With what was discussed above most of these rules are obvious.
Rule 1 is motivated by value-based classes being boxes for value types. For technical and design reasons those must be final and immutable and these requirements are transfered to their boxes.
Rule 2 murkily addresses the concerns about how to define the state of a value-based class. The rule's precise effect depends on the interpretation of "the instance's state" and "any other variable". One way to read it is to include "value-ish" classes in the state and regard typical reference types as other variables.
Number 3 through 6 regard the missing identity.
It is interesting to note, that Optional
breaks rule 2 because it calls equals
on the wrapped value.
Similarly, all value-based classes from java.time
and java.time.chrono
break rule 3 by being serializable (which is an identity-based operation - see below; this thread on the Valhalla mailing list talks about this).
▚Use-side
Again from the documentation:
A program may produce unpredictable results if it attempts to distinguish two references to equal values of a value-based class, whether directly via reference equality or indirectly via an appeal to synchronization, identity hashing, serialization, or any other identity-sensitive mechanism.
Considering the missing identity it is straight forward that references should not be distinguished.

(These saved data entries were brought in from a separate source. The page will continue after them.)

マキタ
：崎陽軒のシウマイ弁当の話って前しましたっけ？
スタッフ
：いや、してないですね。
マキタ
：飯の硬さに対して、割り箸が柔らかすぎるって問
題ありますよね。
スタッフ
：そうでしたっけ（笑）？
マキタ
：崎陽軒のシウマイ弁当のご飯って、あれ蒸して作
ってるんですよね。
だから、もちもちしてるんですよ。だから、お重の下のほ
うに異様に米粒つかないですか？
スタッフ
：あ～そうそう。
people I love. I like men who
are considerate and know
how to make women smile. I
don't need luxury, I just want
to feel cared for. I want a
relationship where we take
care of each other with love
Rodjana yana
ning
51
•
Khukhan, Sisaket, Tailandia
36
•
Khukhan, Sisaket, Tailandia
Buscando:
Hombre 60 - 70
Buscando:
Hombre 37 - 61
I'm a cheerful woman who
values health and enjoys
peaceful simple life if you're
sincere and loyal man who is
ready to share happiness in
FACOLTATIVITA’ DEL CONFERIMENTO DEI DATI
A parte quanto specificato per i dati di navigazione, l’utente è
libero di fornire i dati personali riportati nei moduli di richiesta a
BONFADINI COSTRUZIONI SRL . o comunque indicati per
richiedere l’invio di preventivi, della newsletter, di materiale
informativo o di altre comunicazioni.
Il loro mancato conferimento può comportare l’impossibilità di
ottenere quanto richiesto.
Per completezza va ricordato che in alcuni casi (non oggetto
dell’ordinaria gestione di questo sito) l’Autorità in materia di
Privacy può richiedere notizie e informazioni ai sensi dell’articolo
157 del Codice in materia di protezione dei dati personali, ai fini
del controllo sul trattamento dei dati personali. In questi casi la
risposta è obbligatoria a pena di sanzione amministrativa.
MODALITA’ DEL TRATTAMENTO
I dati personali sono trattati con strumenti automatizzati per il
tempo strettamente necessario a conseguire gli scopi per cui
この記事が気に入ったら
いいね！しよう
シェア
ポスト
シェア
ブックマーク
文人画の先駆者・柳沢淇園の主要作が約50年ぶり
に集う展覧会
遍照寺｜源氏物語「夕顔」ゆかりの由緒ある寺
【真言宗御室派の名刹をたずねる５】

There is no explanation, though, why the listed examples are violating that rule, so let's have a closer look. I made a list of all violations I could come up with and included a short explanation and concrete cases for each (vbi stands for instance of value-based class):
▚Reference Comparison
This obviously distinguishes instances based on their identity.
▚Serialization of vbi
It is desirable to make value types serializable and a meaningful definition for that seems straight-forward. But as it is today, serialization makes promises about object identity which conflict with the notion of identity-less value-based classes. In its current implementation, serialization also uses object identity when traversing the object graph. So for now, it must be regarded as an identity-based operation which should be avoided.
Cases:
- non-transient field in serializable class
- direct serialization via
ObjectOutputStream.writeObject
▚Locking on a vbi
Uses the object header to access the instance's monitor - headers of value-based classes are free to be removed and recreated and primitive/value types have no headers.
Cases:
- use in synchronized block
- calls to
Object.wait
,Object.notify
orObject.notifyAll
▚Identity Hash Code
This hash code is required to be constant over an instance's lifetime. With instances of value-based classes being free to be removed and recreated constancy can not be guaranteed in a sense which is meaningful to developers.
Cases:
- argument to
System.identityHashCode
- key in an
IdentityHashMap
Comments highlighting other violations or improving upon the explanations are greatly appreciated!
▚FindBugs
Of course it is good to know all this but this doesn't mean a tool which keeps you from overstepping the rules wouldn't be really helpful. Being a heavy user of FindBugs I decided to ask the project to implement this and created a feature request. This ticket covers the use-site limitations and will help you uphold them for the JDK's as well as your own value-based classes (marked with an annotation).
Being curious about FindBugs and wanting to contribute I decided to set out and try to implement it myself. So if you're asking why it takes so long to get that feature ready, now you know: It's my fault. But talk is cheap so why don't you join me and help out? I put a FindBugs clone up on GitHub (since deleted) and you can see the progress in this pull request (since deleted).
As soon as that is done I plan to implement the declaration-site rules as well, so you can be sure your value-based classes are properly written and ready when value types finally roll around.
▚Reflection
We have seen that value-based classes are the precursor of value types. With the changes coming to Java these instances will have no meaningful identity and limited possibilities to define their state which creates limitations both for their declaration and their use. These limitations were discussed in detail.